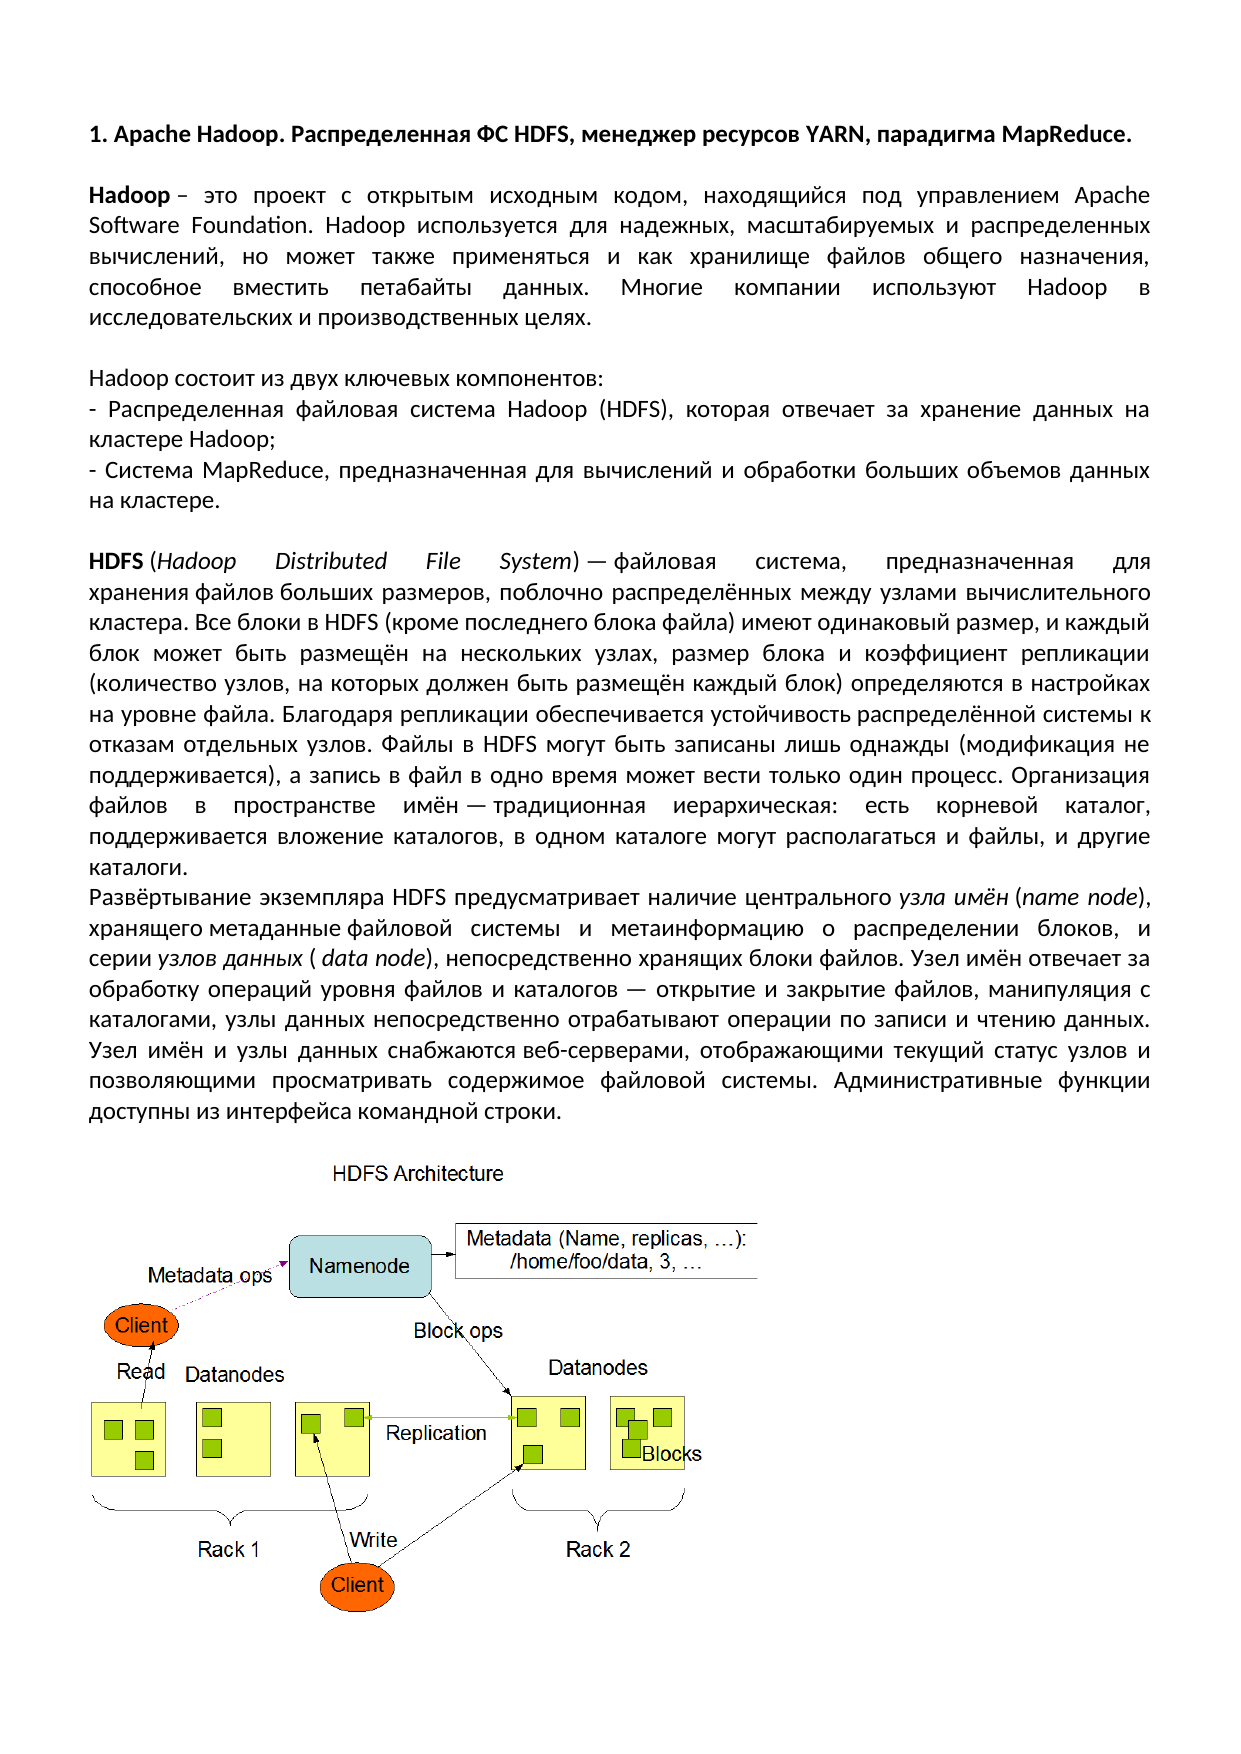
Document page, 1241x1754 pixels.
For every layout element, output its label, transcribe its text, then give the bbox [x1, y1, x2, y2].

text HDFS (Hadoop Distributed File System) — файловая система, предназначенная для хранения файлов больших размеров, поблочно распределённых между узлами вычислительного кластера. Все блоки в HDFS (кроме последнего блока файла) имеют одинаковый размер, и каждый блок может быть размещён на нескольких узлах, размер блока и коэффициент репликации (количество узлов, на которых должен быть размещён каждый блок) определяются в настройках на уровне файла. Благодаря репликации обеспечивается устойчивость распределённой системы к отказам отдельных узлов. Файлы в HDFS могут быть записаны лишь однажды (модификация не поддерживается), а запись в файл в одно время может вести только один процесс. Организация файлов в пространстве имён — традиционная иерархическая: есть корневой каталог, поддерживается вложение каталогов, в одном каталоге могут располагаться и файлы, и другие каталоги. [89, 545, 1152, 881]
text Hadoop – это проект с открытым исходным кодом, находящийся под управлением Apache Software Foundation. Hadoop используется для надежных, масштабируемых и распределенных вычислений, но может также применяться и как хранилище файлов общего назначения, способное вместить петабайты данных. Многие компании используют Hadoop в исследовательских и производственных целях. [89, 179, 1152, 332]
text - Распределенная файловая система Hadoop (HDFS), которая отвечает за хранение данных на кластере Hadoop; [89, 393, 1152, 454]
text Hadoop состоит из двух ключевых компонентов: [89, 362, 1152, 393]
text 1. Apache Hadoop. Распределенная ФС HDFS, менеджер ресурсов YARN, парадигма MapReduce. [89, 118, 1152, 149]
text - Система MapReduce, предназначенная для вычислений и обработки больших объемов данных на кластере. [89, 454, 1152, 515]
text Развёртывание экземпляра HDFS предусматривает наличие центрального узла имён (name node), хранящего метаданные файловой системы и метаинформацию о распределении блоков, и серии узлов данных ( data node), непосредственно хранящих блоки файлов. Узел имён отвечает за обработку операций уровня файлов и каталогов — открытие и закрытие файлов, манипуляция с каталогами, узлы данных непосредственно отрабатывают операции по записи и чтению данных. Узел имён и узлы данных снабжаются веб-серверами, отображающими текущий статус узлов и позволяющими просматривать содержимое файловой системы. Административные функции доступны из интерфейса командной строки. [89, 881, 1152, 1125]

..........

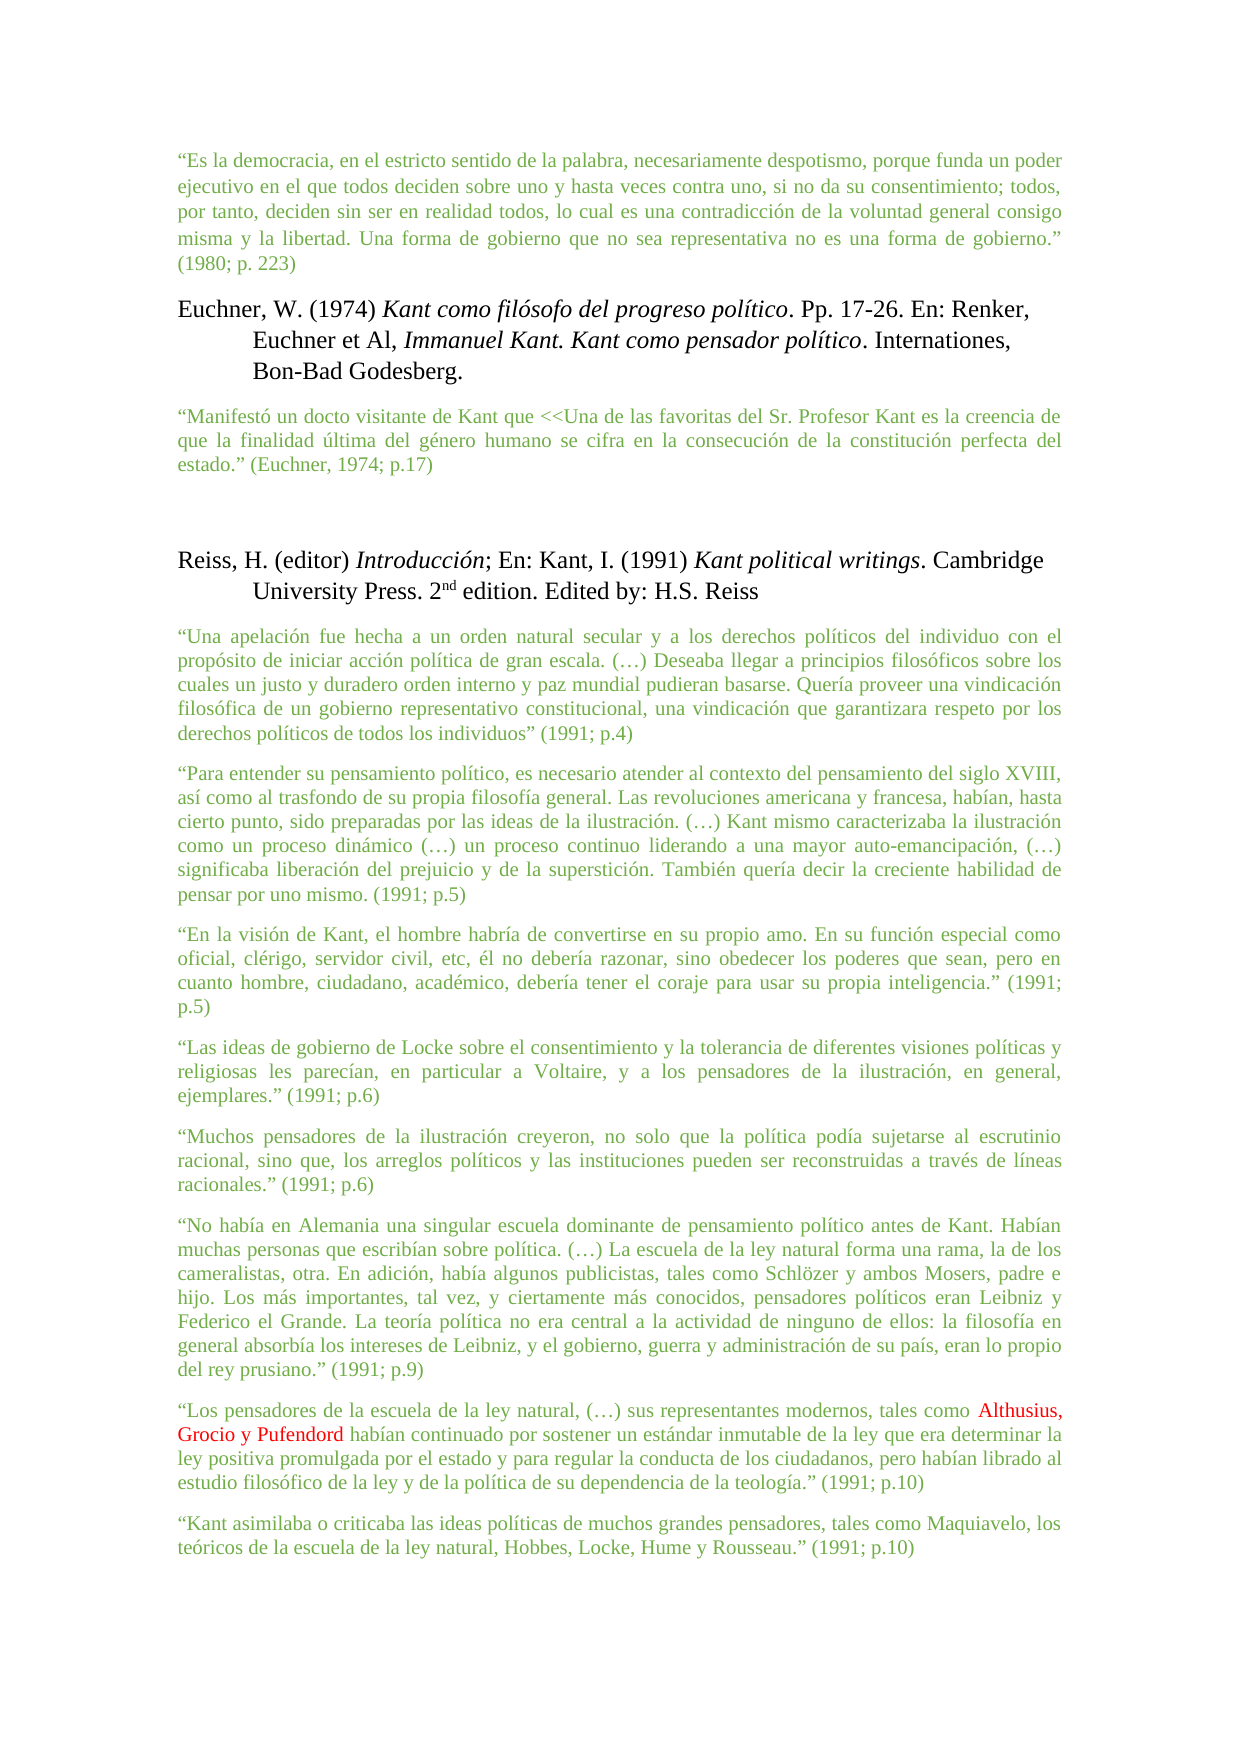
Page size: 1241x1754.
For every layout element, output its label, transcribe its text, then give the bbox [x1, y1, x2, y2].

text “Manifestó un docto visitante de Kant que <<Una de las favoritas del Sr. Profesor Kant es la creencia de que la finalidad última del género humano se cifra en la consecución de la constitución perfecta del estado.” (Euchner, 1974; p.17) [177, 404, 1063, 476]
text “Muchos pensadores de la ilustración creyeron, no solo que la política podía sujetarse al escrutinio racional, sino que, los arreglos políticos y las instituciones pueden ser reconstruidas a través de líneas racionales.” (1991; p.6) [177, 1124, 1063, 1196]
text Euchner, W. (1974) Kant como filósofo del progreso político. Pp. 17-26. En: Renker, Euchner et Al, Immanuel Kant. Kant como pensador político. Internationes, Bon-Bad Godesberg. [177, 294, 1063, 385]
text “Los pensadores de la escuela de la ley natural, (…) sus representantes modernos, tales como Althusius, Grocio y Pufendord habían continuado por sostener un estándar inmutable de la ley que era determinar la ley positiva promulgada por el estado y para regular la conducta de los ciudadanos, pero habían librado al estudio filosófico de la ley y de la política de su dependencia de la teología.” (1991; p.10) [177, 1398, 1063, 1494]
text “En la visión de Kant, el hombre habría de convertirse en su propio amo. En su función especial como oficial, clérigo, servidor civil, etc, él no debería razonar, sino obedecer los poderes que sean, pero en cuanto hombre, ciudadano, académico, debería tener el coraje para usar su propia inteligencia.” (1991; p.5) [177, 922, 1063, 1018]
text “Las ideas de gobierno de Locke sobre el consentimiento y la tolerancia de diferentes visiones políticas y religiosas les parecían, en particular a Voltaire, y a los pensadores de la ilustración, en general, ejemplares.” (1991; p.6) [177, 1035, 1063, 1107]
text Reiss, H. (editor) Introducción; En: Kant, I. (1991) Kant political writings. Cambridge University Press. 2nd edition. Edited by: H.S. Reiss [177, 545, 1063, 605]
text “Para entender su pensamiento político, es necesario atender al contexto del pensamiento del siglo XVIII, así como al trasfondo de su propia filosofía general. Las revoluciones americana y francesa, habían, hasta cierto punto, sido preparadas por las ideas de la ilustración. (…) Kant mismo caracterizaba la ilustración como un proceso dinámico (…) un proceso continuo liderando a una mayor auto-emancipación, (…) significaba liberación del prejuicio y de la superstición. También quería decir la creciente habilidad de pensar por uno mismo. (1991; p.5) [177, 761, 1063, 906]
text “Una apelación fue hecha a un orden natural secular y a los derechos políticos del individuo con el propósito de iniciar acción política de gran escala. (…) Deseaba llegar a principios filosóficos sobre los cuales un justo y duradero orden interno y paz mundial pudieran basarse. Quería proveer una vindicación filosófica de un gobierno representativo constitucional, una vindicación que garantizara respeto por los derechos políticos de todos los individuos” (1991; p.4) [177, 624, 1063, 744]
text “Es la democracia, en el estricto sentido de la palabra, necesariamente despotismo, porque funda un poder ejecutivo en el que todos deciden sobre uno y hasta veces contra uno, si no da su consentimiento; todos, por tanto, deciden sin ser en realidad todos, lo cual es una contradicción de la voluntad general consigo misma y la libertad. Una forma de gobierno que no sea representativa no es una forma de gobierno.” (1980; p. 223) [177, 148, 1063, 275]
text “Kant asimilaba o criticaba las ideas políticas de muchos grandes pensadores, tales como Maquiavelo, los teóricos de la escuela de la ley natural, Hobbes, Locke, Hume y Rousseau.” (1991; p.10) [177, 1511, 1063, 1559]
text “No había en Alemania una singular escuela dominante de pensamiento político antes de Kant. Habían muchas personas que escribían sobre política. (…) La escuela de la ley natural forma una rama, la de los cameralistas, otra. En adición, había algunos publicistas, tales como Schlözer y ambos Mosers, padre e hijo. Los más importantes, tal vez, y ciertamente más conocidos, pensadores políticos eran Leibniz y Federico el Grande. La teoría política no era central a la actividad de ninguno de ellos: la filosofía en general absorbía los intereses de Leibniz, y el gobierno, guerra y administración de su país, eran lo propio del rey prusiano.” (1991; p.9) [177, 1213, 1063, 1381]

..........

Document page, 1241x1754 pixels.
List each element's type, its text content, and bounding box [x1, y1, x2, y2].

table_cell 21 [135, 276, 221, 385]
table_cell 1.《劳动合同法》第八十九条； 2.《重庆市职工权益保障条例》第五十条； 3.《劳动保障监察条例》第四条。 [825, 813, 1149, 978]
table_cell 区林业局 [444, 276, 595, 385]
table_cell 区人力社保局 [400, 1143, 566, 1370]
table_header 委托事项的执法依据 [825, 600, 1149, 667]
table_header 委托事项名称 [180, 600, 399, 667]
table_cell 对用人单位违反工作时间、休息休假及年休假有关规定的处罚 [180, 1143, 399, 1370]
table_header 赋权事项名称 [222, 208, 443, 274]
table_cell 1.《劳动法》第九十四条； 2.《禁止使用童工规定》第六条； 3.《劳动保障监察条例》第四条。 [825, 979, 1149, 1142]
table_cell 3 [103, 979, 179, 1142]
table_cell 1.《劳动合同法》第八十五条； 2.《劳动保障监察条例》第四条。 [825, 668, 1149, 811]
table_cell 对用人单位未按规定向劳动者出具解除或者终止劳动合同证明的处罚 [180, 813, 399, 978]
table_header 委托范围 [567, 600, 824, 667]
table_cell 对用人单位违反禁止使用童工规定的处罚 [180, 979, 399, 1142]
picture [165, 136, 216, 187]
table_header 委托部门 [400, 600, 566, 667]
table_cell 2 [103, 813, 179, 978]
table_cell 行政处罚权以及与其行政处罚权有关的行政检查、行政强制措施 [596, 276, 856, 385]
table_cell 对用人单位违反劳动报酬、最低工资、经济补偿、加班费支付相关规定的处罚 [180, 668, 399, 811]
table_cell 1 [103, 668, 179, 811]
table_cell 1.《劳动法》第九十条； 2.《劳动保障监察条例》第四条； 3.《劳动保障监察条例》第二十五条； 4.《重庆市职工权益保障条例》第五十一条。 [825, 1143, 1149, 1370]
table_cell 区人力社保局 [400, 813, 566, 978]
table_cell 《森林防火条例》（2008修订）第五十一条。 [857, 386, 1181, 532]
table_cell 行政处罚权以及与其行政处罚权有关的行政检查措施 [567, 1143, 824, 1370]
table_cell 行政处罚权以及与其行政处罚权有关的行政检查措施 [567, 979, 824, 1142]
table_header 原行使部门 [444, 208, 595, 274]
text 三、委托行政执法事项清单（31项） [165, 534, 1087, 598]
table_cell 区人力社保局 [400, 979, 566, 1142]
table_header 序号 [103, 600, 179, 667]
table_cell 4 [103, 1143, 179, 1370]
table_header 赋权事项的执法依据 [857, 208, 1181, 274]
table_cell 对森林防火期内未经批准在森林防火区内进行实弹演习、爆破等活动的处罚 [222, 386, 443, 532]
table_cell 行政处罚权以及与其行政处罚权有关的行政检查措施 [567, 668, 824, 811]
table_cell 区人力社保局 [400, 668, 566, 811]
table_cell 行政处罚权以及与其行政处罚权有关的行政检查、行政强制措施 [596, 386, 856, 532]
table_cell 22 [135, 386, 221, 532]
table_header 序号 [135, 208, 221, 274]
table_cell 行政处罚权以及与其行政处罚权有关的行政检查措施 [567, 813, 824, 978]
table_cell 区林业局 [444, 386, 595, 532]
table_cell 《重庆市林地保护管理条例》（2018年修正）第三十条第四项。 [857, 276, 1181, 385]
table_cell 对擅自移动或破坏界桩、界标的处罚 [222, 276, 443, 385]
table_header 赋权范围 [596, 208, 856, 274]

..........

Task requirements
Looking at the records, report the number of lines that hold the string "HDFS", with no other text.

Response to this task
4